EUROPE - Axa REIM, the real estate arm of Axa Investment Managers Group, is holding back from investing in European markets because it predicts property prices will drop even further and will concentrate on buying distressed debt.

The financial crisis has prompted Axa REIM, like many other real estate investment managers, to make a tactical and strategic decision to refrain from investing in falling markets because it believes property prices have not yet reached their lowest point and are unlikely to do so until 2009, according to Alan Patterson, head of research and strategy for Europe at Axa REIM.

"We are seeing a falling market and, with some exceptions, we are holding back on purchases," said Patterson.

"We don't think prices have reached their bottom yet. Allied to that we have been selling more properties than we would otherwise sell into the market, because you might as well sell out before it gets worse."
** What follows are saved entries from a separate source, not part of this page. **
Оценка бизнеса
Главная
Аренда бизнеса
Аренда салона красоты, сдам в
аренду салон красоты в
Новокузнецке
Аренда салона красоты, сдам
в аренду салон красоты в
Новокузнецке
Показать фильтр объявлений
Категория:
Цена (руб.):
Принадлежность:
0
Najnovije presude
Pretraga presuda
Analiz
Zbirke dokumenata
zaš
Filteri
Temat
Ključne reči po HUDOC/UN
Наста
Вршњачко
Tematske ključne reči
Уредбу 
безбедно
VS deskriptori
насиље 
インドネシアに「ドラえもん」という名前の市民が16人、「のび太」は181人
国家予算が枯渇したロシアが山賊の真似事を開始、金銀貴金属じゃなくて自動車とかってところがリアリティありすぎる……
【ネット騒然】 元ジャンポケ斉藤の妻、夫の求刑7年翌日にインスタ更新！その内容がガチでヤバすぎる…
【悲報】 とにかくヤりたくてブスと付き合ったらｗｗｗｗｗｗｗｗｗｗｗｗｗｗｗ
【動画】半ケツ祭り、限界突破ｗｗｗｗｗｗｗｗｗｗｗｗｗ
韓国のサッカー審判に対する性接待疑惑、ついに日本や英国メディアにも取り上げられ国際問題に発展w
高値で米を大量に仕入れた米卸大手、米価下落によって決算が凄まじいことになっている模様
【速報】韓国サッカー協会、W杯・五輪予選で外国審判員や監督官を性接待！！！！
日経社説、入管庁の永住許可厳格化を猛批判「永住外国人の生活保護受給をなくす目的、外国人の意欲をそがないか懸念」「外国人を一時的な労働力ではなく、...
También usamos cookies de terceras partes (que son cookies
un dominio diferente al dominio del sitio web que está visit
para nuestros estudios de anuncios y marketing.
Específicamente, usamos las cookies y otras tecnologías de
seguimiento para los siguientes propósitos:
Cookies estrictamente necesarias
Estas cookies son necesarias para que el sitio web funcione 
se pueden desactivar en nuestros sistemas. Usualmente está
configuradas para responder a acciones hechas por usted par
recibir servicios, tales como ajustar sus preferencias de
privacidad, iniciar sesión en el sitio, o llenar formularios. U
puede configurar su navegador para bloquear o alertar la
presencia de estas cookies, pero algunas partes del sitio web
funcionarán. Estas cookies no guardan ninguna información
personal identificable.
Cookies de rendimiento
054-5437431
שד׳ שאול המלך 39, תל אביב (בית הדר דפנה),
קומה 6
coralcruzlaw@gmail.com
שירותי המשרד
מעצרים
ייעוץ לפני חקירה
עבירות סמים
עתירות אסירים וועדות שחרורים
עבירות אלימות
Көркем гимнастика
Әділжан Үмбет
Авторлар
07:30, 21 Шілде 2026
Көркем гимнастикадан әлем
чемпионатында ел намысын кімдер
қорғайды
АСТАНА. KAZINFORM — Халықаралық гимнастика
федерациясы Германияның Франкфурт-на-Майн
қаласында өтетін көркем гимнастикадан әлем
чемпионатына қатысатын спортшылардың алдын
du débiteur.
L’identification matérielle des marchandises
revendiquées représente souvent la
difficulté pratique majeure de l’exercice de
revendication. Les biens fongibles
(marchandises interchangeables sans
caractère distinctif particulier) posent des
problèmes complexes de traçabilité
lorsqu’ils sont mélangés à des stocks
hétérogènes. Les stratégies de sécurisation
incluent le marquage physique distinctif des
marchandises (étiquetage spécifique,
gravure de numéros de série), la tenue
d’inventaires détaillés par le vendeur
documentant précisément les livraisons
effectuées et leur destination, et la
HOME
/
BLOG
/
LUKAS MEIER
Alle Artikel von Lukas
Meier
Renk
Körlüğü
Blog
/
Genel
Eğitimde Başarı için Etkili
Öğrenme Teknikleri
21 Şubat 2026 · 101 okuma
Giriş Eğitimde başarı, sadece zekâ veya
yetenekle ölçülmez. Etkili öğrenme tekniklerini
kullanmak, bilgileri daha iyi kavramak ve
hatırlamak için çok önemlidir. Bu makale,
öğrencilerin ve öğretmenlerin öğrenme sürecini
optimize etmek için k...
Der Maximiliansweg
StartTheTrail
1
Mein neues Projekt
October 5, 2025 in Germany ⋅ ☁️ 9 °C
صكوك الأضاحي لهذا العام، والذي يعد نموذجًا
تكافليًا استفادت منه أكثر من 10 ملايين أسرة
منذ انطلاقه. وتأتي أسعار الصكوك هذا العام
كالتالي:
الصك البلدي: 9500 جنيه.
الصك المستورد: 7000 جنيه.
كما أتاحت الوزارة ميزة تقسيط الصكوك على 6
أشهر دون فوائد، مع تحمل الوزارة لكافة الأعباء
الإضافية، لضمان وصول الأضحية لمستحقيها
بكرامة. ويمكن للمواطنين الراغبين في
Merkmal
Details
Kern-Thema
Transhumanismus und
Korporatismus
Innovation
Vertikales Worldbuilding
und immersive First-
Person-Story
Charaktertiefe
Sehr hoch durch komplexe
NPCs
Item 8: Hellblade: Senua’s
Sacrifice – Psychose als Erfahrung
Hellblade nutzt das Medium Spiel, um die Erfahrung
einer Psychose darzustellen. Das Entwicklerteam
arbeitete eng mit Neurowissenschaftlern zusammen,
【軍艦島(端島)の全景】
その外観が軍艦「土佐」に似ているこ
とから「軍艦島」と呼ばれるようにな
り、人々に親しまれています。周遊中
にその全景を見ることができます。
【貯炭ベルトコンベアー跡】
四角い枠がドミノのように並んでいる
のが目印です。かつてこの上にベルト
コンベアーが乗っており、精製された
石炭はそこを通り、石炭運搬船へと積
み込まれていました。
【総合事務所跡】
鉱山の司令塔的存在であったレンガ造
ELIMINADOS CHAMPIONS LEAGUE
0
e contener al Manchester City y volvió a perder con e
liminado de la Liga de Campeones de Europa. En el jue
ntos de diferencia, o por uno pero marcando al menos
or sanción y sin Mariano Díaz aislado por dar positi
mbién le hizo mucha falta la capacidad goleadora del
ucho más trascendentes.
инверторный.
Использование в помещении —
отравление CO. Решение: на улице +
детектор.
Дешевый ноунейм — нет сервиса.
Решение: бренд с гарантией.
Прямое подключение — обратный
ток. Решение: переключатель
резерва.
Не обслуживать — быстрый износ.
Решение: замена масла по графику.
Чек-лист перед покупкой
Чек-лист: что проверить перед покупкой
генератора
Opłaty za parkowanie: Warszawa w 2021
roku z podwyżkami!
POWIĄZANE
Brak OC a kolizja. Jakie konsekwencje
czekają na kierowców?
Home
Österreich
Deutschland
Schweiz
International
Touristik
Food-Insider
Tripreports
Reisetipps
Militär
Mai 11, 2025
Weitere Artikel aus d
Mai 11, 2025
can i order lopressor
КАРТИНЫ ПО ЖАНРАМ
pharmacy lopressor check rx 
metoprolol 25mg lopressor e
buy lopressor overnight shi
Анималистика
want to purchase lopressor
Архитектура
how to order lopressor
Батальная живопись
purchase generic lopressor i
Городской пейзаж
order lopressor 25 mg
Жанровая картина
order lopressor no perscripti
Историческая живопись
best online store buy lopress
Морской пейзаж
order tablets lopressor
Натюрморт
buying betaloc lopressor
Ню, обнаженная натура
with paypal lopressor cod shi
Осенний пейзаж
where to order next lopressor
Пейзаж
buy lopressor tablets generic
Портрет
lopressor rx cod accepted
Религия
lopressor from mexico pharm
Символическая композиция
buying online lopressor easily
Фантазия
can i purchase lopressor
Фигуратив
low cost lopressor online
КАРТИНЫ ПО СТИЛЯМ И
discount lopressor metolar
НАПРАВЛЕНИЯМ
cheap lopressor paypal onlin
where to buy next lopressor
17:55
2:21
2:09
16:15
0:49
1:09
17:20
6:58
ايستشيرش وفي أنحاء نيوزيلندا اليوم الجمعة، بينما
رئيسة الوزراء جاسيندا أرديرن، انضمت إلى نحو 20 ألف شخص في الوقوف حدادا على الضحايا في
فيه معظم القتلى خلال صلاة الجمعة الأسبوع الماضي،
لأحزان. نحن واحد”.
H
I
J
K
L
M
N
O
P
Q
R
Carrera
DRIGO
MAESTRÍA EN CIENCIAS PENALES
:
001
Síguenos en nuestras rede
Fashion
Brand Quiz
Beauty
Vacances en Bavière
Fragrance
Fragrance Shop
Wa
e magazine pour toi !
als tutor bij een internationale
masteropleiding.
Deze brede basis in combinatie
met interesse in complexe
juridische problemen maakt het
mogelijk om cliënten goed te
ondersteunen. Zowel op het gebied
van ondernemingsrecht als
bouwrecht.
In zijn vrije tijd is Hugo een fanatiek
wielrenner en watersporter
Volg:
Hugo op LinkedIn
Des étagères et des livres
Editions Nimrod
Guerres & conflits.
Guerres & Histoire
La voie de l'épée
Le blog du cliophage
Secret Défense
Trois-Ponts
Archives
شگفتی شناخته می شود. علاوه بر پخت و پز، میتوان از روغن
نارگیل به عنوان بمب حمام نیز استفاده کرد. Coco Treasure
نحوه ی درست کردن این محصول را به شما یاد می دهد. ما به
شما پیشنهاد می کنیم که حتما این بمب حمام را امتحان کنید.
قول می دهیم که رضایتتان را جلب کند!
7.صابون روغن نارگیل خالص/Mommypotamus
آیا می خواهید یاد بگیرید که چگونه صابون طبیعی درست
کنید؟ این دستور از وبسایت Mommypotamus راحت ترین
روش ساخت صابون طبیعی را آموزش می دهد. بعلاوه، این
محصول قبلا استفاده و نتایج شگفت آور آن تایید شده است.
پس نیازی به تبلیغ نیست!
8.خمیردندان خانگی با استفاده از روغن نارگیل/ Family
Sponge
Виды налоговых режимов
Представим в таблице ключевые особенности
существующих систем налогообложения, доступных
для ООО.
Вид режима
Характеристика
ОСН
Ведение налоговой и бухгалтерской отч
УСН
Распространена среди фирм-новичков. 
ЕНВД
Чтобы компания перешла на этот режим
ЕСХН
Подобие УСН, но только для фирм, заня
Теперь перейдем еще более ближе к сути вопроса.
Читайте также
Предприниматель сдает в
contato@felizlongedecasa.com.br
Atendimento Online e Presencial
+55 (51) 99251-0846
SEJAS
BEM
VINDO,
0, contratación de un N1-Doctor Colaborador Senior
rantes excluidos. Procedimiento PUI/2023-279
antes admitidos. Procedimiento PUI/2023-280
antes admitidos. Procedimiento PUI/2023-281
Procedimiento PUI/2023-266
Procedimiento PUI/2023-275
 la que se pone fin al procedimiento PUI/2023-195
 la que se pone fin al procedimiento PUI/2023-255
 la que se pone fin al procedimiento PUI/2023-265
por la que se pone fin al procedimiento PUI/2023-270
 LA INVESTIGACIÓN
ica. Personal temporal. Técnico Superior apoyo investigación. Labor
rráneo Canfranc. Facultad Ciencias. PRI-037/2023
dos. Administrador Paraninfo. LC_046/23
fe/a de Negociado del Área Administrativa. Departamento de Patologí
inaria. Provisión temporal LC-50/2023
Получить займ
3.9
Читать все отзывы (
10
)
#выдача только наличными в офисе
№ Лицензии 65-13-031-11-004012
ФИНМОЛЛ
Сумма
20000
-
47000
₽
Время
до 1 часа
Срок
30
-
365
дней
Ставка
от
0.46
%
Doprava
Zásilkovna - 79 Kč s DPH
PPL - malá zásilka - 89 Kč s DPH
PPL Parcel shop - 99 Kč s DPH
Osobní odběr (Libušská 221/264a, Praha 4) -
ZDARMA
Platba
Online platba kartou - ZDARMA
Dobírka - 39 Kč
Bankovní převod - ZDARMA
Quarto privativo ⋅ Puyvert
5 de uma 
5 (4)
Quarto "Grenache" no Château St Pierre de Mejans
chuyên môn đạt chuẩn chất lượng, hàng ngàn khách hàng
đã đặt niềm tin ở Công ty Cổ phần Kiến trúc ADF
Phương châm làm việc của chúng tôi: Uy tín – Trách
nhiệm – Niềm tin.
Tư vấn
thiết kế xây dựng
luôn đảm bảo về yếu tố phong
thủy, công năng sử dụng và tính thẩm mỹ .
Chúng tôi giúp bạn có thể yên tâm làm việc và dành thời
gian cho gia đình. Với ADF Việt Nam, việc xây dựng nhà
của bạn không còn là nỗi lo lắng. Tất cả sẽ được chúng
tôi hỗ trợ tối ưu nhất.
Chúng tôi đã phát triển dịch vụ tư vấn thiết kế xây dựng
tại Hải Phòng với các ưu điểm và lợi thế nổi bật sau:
Axa REIM, which has over €43bn assets under management, is building its forecasting models by analysing and identifying supply and demand, in the hope it can spot the right time to re-enter the market and buy distressed debt at a discount.

"There are distressed sellers out there, and there are banks who want to offload property because they need the cash. What we are doing now and what we will be doing in 2009 is putting together opportunistic funds and these will be taking advantage of those market weaknesses," said Patterson.

Axa REIM, which offers pan-European, country-specific and asset-specific funds to investors, has already started buying distressed debt in the form of loans which it believes are not expected to default.

"We're going to buy fairly secure debt at a discount because the market just needs the cash. We'll hold that, with good running yields on debt because we'll be buying at a discount and we will then look for a re-rating of that debt in due course when the economy and the market improves," said Patterson.

The firm plans to invest in a second, riskier category of distressed debt from 2009 and buy loans from organisations which are expected to default, and can therefore be purchased at a cheaper price.

Commenting on potential investment opportunities in Europe's falling markets, Patterson said:  "At the moment, there are almost no core investment opportunities across Europe anywhere. There are increasingly opportunistic investments where you have to be willing to take on board the risk."

He notes the current financial crisis means pension funds are rethinking their real estate investment strategies and waiting until the pricing is right.

"Pension funds are fairly conservative animals. They are not in the business of taking big risks. They want to be confident that they are going in at the right time," said Patterson.

The UK market, which was one of the first to see its property values drop because of its liquidity and transparency, will be one of the first European real estate markets that Axa REIM will consider re-entering in 2009.

"We are looking at the UK as being an area where, even for core investors, at an early stage we will go back into. We will be putting our clients back into the UK at an earlier stage than we would be, say, in other European countries," said Patterson.

Asia, meanwhile, still offers high potential for real estate investors: he suggests.

"Asia contains a lot of emerging markets. They've been showing tremendous economic growth. Coupled with the economic growth is the need for modern, better property and that is the opportunity," said Patterson.

AXA REIM recently expanded its presence in Asia by opening offices in Japan and Singapore.